2 Institute of Pharmaceutical Sciences, Federal University of Alagoas, Maceio, AL, Brazil.
3 Institute of Biological and Health Sciences, Federal University of Alagoas, Maceio, AL, Brazil.
DOI: 10.1900/JBPML.2022.58.447

Introduction: Pseudomonas aeruginosa infections are common worldwide, affecting mainly hospitalized patients and causing healthcareassociated infections (HAIs), with a high frequency of antibiotic resistance and complicated outcomes.
Objective: To investigate the P. aeruginosa frequency in HAIs in a medium/high-complexity hospital in Alagoas (Brazil) and the antibiotic susceptibility profiles of the strains.
Methods: A retrospective cross-sectional study was conducted from January 2013 to December 2014, when P. aeruginosa related-HAIs were evaluated after automated identification (Vitek®2) and documental analysis.

Results: Seventy-eight samples were positive for P. aeruginosa, with 37 (47.4%) isolates from patients of the general Intensive Care Unit (ICU) and 13 (16.7%) from the surgical unit.

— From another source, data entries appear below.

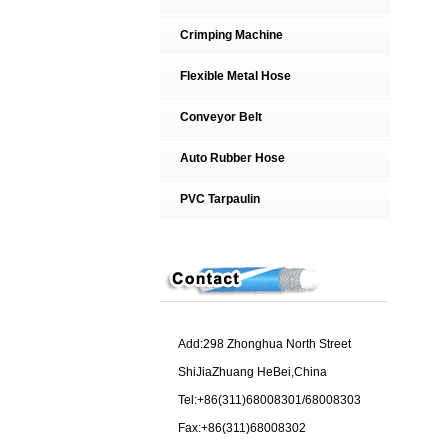
Crimping Machine
Flexible Metal Hose
Conveyor Belt
Auto Rubber Hose
PVC Tarpaulin
Add:298 Zhonghua North Street
ShiJiaZhuang HeBei,China
Tel:+86(311)68008301/68008303
Fax:+86(311)68008302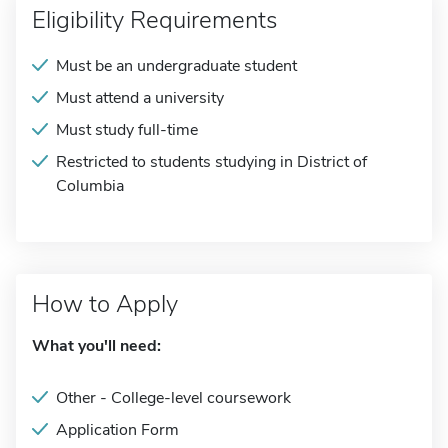
Eligibility Requirements
Must be an undergraduate student
Must attend a university
Must study full-time
Restricted to students studying in District of
Columbia
How to Apply
What you'll need:
Other - College-level coursework
Application Form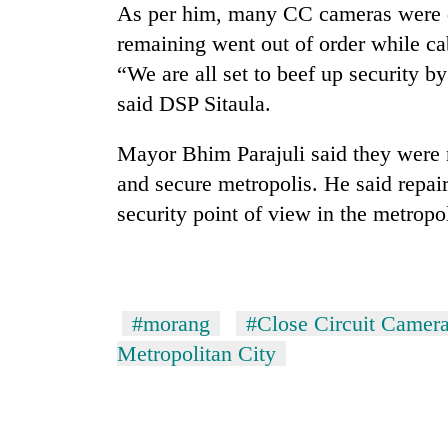
As per him, many CC cameras were
remaining went out of order while c
“We are all set to beef up security b
said DSP Sitaula.
Mayor Bhim Parajuli said they were r
and secure metropolis. He said repai
TRENDING
security point of view in the metropol
Cancellation
of
IATS
#morang
#Close Circuit Camer
seminar
sparks
Metropolitan City
dispute
Badimalika's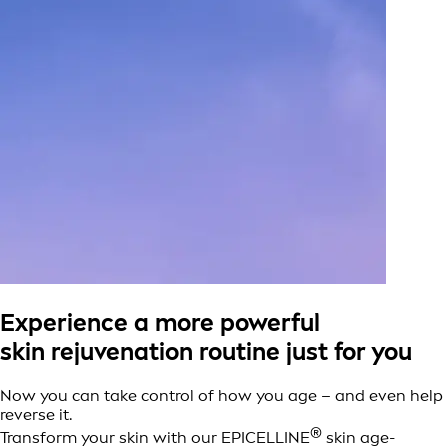
Experience a more powerful
skin rejuvenation routine just for you
Now you can take control of how you age – and even help
reverse it.
®
Transform your skin with our EPICELLINE
skin age-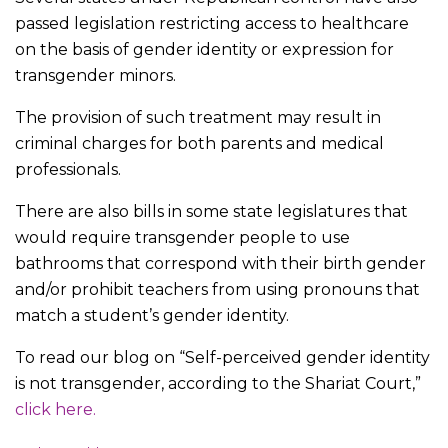
passed legislation restricting access to healthcare
on the basis of gender identity or expression for
transgender minors.
The provision of such treatment may result in
criminal charges for both parents and medical
professionals.
There are also bills in some state legislatures that
would require transgender people to use
bathrooms that correspond with their birth gender
and/or prohibit teachers from using pronouns that
match a student’s gender identity.
To read our blog on “Self-perceived gender identity
is not transgender, according to the Shariat Court,”
click here.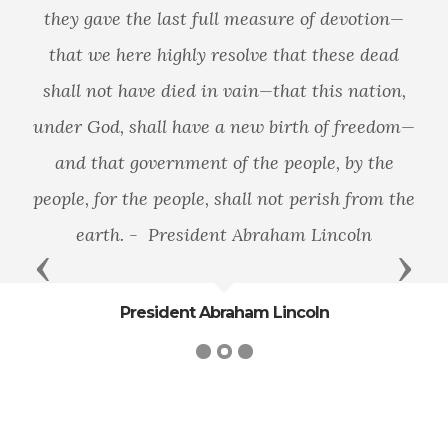
they gave the last full measure of devotion—
that we here highly resolve that these dead
shall not have died in vain—that this nation,
under God, shall have a new birth of freedom—
and that government of the people, by the
people, for the people, shall not perish from the
earth. - President Abraham Lincoln
Previous
Next
President Abraham Lincoln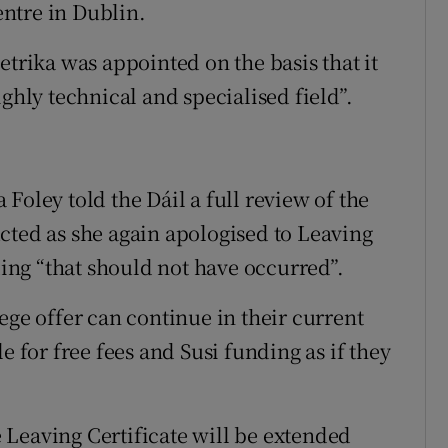
ntre in Dublin.
ika was appointed on the basis that it
ghly technical and specialised field”.
Foley told the Dáil a full review of the
cted as she again apologised to Leaving
ding “that should not have occurred”.
ege offer can continue in their current
e for free fees and Susi funding as if they
he Leaving Certificate will be extended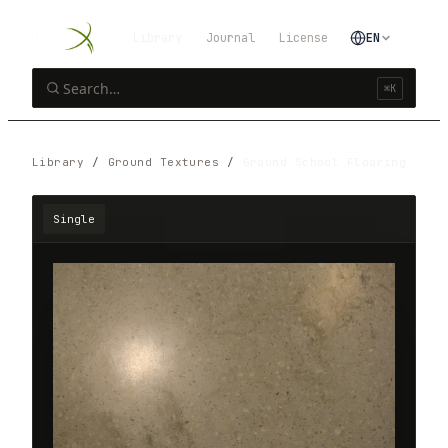
Library
Journal
License
EN
⌘K
Library
/
Ground Textures
/
Ground School Flooring
Single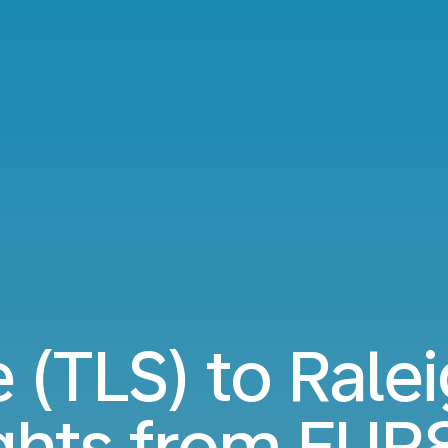
 (TLS) to Rale
ights from
EUR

Tracheal secretion (25.6%), wound secretions (20.5%) and sputum (18.0%) were the main positive biological samples. Among 68 strains tested, 73.53% showed resistance to aztreonam, while cefepime, ceftriaxone and cefotaxime were not effective for any isolates (all resistant). High resistance to carbapenems imipenem (61.76%) and meropenem (55.88%) was observed, as well as 46 isolates resistant to piperacillin/tazobactam (67.64%); 47 (60.2%) from the general ICU and neonatal ICU were resistant to all antibiotics tested (MDR profile), except for colistin.
Conclusion: Our results indicated antibiotic-resistant P. aeruginosa highly present in ICU and the therapy with aminoglycosides and colistin as important choices in cases with failure against P. aeruginosa isolates. A constant screening of multidrug-resistant P. aeruginosa is necessary for the control in the hospital environment, evaluating the antibiotic susceptibility to guide the therapeutic choice.
Key words: Pseudomonas aeruginosa; antimicrobial resistance; healthcare-associated infections; ICU.